* **Job**:
Reproduce verbatim the lines starting with the one containing "mayo 20, 2026" and running through the one containing "кредитной историей", both included. Omit the pictures.

··· Entries supplied

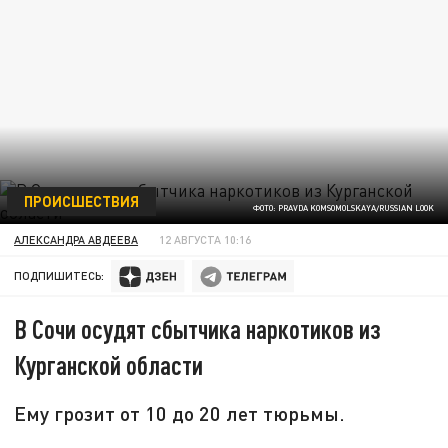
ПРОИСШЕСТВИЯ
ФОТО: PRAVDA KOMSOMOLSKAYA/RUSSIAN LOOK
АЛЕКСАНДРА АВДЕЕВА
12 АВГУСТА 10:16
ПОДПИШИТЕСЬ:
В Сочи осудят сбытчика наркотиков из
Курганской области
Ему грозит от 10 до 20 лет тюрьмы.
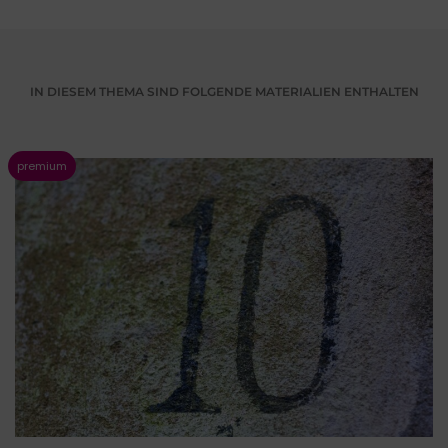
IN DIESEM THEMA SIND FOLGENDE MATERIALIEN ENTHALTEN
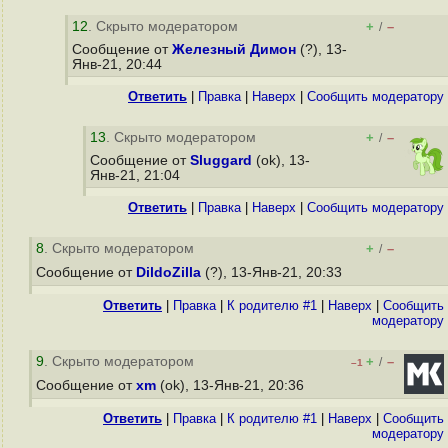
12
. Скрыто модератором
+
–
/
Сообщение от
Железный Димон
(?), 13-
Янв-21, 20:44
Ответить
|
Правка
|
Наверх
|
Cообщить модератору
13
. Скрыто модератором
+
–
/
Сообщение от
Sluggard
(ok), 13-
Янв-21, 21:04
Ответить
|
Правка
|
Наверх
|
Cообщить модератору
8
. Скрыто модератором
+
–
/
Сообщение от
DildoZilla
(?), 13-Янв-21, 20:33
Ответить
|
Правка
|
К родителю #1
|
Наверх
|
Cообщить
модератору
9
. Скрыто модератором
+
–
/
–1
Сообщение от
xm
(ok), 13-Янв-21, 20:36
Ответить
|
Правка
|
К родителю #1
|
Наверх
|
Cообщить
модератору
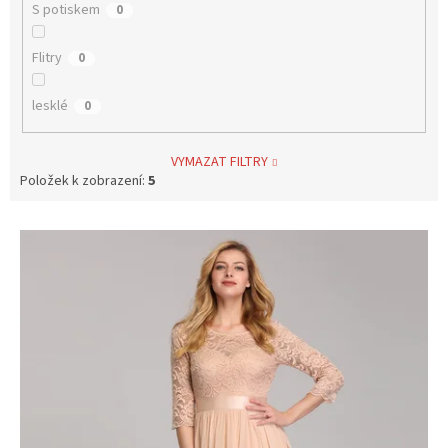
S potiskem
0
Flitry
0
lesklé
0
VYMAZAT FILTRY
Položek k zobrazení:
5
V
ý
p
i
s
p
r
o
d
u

······
··· Entries supplied

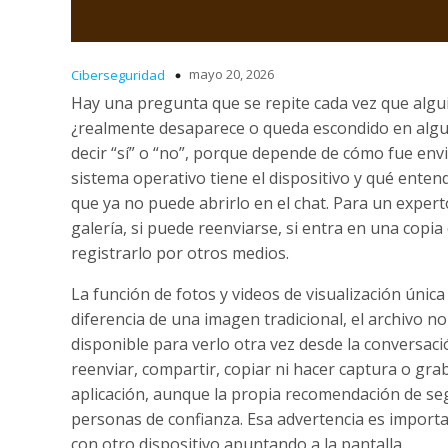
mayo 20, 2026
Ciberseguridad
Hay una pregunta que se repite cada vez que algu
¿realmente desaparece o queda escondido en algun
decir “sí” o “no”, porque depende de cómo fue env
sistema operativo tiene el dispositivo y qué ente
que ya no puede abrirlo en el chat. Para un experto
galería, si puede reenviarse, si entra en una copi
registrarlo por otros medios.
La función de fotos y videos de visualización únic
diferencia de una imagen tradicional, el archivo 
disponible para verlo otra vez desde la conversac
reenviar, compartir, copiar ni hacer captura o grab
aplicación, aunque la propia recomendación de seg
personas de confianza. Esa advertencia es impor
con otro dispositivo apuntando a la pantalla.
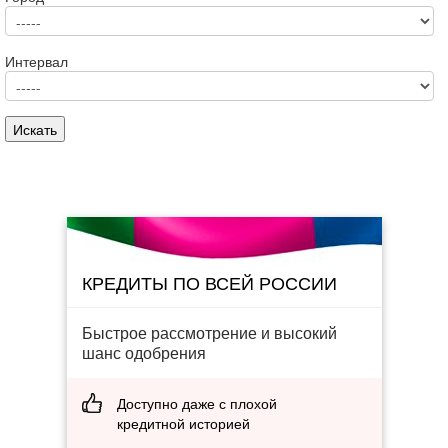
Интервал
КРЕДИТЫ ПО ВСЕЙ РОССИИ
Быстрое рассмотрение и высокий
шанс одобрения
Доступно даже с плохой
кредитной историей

······

* **Response to this exercise**:
mayo 20, 2026
Ciberseguridad
Hay una pregunta que se repite cada vez que algu
¿realmente desaparece o queda escondido en algun
decir “sí” o “no”, porque depende de cómo fue env
sistema operativo tiene el dispositivo y qué ente
que ya no puede abrirlo en el chat. Para un experto
galería, si puede reenviarse, si entra en una copi
registrarlo por otros medios.
La función de fotos y videos de visualización únic
diferencia de una imagen tradicional, el archivo 
disponible para verlo otra vez desde la conversac
reenviar, compartir, copiar ni hacer captura o grab
aplicación, aunque la propia recomendación de seg
personas de confianza. Esa advertencia es impor
con otro dispositivo apuntando a la pantalla.
Интервал
КРЕДИТЫ ПО ВСЕЙ РОССИИ
Быстрое рассмотрение и высокий
шанс одобрения
Доступно даже с плохой
кредитной историей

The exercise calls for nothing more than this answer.